* Posts by Bryan Hayes

2 publicly visible posts • joined 13 Jun 2017

Germany puts halt on European unitary patent

Bryan Hayes

Re: Article 20 of the German Constitution strictly forbids ...

Wait and see.

Constitutional law is something most people are not really competent at. And the functionary syndicate consisting of all established parties, NGOs, media people have a rather tight grip on public optinion, the courts, the universities, the schools etc.

Bryan Hayes

Re: Article 20 of the German Constitution strictly forbids ...

No, that is not right. It is not about the actual enforcement, it is about the decision-making. So if a patent-office would make a decision that some patent application is OK then any offence would be a crime, possibly leading to punishment of German citizens or inhabitants. What I said is that such a decision must be done by a gremium with at least one officially appointed German official and that such gremiums must make all their decisions unanimously; but this is probably not the case. For this reason such an organisation would be illegal by German law (and in fact probably by the laws/constituions of most countries in the world).

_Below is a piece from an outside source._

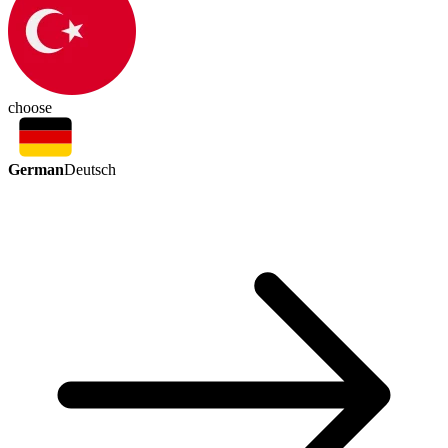
choose
German
Deutsch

International treaties are partly a different topic, because here you in most cases you simply have the treaty which is fixed; there is no organisation which makes any decisions later on. Please also note that a treaty by definition is agreed upon unanimously; this is part of the definition of a treaty.

The implication of Article 20 however, is far greater: It explictily forbids most of the EU organisations incl. the EU commission, the EU (fake-)parliarment, most the EU administrations etc. This is the real importance of Article 20.